When you have been confronted with a reality gap, what strategies have helped?
For more on connecting with those whose realities differ from yours, check out these past newsletter posts:
How to Understand Someone You Disagree With.
Why People at Fault Rarely See it That Way.
How Do You Assess Other Peoples’ Bias?
Naomi Klein has a new-ish book out by the title of Doppelganger which I loved because it talks about differences in reality as being both the symptom, the disease, AND the cure. It’s one of these reads that makes you really think about society and your position inside of it.
When it comes to feeling like someone is trying to pull the wool over our eyes (and tell us it’s cotton. People often throw around the term “gaslighting” to describe this experience, but this is a term that has a specific meaning related to emotional abuse. I encourage readers to look into this more deeply—for example, check out this article— and be careful with these kids of words.
This article articulated well an experience I’ve had many times. In my marriage we’ve found good ways to work through it. In other relationships though, I’ve found that the desire to avoid conflict or the risks of conflict are so high that it’s hard to even get started in the process. Or it’s hard to move past other people’s defensiveness to get them engage in the process whereas in marriage it feels like we’ve already decided to make the investment.
My husband and I struggle with the reality gap in our disagreements. I am someone who is intuitive and relies on gut feelings and puts a lot of emphasis on feelings.
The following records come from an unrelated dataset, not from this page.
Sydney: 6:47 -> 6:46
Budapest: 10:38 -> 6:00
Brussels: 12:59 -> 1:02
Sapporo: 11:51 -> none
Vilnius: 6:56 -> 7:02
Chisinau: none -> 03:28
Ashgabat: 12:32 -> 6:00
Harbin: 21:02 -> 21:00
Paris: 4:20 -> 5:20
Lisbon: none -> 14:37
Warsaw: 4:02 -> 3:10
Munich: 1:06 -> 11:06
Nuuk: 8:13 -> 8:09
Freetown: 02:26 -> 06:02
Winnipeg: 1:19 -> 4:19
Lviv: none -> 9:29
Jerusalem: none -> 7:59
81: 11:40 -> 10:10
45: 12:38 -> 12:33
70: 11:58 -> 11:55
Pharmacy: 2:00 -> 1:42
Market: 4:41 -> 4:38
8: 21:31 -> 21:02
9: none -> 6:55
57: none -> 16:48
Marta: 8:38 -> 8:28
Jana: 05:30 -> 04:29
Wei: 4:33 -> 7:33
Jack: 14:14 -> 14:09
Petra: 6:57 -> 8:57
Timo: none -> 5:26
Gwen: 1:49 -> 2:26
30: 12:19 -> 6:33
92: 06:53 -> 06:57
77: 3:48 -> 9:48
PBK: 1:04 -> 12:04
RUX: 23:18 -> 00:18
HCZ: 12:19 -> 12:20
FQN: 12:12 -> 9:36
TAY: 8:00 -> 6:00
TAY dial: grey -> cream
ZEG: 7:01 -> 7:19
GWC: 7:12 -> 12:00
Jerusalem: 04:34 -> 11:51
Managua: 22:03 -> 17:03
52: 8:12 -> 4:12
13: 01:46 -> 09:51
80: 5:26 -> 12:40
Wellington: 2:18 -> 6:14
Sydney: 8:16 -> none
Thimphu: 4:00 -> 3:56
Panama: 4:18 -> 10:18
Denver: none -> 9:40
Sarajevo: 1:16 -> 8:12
He has reasons for being so repressed in his feelings, but he doesn’t really see that he does that and wants to stick to “facts.” He gets aggravated because there are times he views me sharing my feelings as trying to “make them the reality” when that’s not what really happened. For my part, I don’t think I am trying to make it the reality, I am trying to explain how my feelings made me interpret the same situation differently and that that is why we are not viewing the same event in the same way. My frustration at times comes from what I feel is an opposition to trying to understand how feelings can be important too. We’ve been to therapy individually for short term therapy and together but not for more than a few sessions, so I think he doesn’t really get the merits of differentiation still (i.e he still thinks decisions should be made from an analytical perspective and rely on facts rather than accepting that both our ways of making decisions have value).
Our strategies that have helped a bit include taking turns and allowing each person to share what they think the issue is, trying to understand each other’s point of view, sticking to one event and not bringing up other times something similar happened, and remembering that we both have different experiences which make us see the same things differently so that requires us to keep an open mind.
This is a difficult topic, and I commend you for tackling it!